Marie Nitschke

My day job is being a programmer for the University of Wisconsin Survey Center. I handle the technical aspects of developing survey tools for web-based, phone and in-person surveys, plus monitor data collection, scrub the data and provide it to the client in usable form.

A lot of our work is done for the University of Wisconsin and we are starting to collaborate more with researchers at the UW Hospital, but we also handle research assignments for groups around the world and are known for excellence in survey data, especially longitudinal studies. We have a reputation for taking a holistic approach to data analysis and delivering insights that go beyond the numbers. This is an especially important differentiator at a time when so much data is Internet-based: we look at the sociology behind the figures.

A “fun fact” about our office is that we did the data collection for the book Evicted.

My most memorable caffeine is the egg coffee I consumed on a recent trip to Vietnam—I highly recommend both the country and the egg coffee!

My husband and I were on a kayaking excursion and two of the women on the trip were talking about how they hoped we’d get back in time for them to get another egg coffee. We’d seen this item on various menus but had no idea of what it was and the name wasn’t very encouraging! Based on the enthusiasm of these women, we decided to give it a try and I’m so glad we did. Egg coffee is basically liquid tiramisu—frothy, creamy beautifulness topped by the best whipped cream you’ve ever had. It appears to be a specialty that’s only found in North Vietnam—as we traveled south no one knew what it was.

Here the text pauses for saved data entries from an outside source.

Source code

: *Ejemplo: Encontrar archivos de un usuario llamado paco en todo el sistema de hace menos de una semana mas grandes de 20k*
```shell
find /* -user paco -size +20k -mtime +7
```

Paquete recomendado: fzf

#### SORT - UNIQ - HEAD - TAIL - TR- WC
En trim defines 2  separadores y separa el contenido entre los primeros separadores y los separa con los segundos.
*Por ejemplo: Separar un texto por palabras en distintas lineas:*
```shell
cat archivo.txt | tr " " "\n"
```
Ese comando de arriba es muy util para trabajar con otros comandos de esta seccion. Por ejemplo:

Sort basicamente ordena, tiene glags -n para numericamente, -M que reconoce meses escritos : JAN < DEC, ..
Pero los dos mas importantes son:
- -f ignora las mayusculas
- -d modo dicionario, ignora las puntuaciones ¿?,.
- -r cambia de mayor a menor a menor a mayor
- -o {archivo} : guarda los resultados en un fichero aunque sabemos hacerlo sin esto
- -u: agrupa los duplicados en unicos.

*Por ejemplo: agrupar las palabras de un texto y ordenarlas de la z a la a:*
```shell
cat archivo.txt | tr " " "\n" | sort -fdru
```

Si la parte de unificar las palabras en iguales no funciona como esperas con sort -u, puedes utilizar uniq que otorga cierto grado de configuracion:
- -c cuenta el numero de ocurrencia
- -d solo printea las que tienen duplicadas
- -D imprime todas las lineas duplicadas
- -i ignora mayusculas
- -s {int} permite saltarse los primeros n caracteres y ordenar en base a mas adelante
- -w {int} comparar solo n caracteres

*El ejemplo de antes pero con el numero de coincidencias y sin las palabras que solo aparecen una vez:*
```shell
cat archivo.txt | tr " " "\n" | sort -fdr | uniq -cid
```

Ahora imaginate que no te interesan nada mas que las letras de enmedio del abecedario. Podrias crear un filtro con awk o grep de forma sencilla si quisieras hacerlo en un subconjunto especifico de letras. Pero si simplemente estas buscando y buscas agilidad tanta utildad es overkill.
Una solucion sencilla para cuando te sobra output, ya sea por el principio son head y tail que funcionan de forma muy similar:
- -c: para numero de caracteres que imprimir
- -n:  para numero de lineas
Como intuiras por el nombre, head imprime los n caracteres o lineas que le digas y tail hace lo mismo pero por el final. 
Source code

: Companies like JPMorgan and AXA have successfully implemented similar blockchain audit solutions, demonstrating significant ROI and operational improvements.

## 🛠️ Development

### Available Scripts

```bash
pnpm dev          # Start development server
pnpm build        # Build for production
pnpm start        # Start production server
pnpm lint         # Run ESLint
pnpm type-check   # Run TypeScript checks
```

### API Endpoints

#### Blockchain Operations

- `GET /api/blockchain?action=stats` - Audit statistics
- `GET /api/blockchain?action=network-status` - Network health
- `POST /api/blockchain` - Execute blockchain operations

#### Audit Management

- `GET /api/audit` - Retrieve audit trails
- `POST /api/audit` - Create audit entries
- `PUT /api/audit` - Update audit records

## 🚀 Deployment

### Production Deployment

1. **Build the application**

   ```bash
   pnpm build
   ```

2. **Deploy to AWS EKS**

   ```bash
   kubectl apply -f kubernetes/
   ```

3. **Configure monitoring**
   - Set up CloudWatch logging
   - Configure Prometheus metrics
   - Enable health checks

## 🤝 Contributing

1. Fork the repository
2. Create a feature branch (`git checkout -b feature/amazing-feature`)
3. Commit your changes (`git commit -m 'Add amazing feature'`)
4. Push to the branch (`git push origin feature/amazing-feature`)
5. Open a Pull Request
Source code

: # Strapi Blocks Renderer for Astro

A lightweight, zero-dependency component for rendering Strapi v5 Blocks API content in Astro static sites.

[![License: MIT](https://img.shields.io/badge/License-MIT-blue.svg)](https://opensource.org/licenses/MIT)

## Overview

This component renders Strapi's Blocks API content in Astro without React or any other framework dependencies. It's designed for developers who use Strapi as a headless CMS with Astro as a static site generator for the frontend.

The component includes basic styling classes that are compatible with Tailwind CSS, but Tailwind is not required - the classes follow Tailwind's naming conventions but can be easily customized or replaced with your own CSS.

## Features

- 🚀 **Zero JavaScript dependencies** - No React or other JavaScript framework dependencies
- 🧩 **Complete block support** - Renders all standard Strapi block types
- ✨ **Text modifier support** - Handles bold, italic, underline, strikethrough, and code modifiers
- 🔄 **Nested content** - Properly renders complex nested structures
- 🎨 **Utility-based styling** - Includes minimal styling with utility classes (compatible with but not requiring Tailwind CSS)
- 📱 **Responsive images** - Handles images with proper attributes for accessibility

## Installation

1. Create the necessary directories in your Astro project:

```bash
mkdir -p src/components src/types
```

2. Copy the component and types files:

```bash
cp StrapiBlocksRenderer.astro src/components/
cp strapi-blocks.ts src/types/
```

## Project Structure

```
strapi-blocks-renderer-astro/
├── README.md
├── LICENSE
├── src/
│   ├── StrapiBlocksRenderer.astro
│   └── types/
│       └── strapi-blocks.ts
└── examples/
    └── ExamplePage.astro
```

I thought about trying to duplicate it at home, but decided I’d rather just savor it as a beautiful, shiny memory.

My current caffeine of choice is simply a light roast coffee, served black. I went through the standard college pathway to drinking coffee: Folgers (before I knew better), with milk and sugar to deal with the taste, and a gradual move to plain “good coffee.”

My favorite place for caffeine is Colectivo Coffee on Monroe. It’s an easy walk from my house and my husband and I like to go there to plan future adventures. Next up: a garden!

 The person I’d love to share a cup of caffeine with is Judy Faulkner, the founder and CEO of Epic Systems. As a woman working in tech, I’m amazed at all she accomplished at a time when it was very difficult for women to establish themselves in this field. And I’m in awe of the many skills she brought to the success of Epic—her programming and software development abilities plus her savvy in building the business.

I love all the ways she works to make Epic a good corporate citizen—her commitment to renewable energy, the efforts to get food from the Epic cafeteria out to food pantries, the fact that each employee gets a certain amount of money to earmark for the charity of their choice and that they can choose to use their sabbatical to do service work. I think she’s just a fantastic person.

World problem that could be solved with the right amount of caffeine:  Reducing waste. I recently read a book, Zero Waste Home by Bea Johnson, that’s really gotten me thinking about the impact our lifestyle choices have on the world. More education would allow each of us to understand our role and the difference we can make by cutting the amount of waste we generate.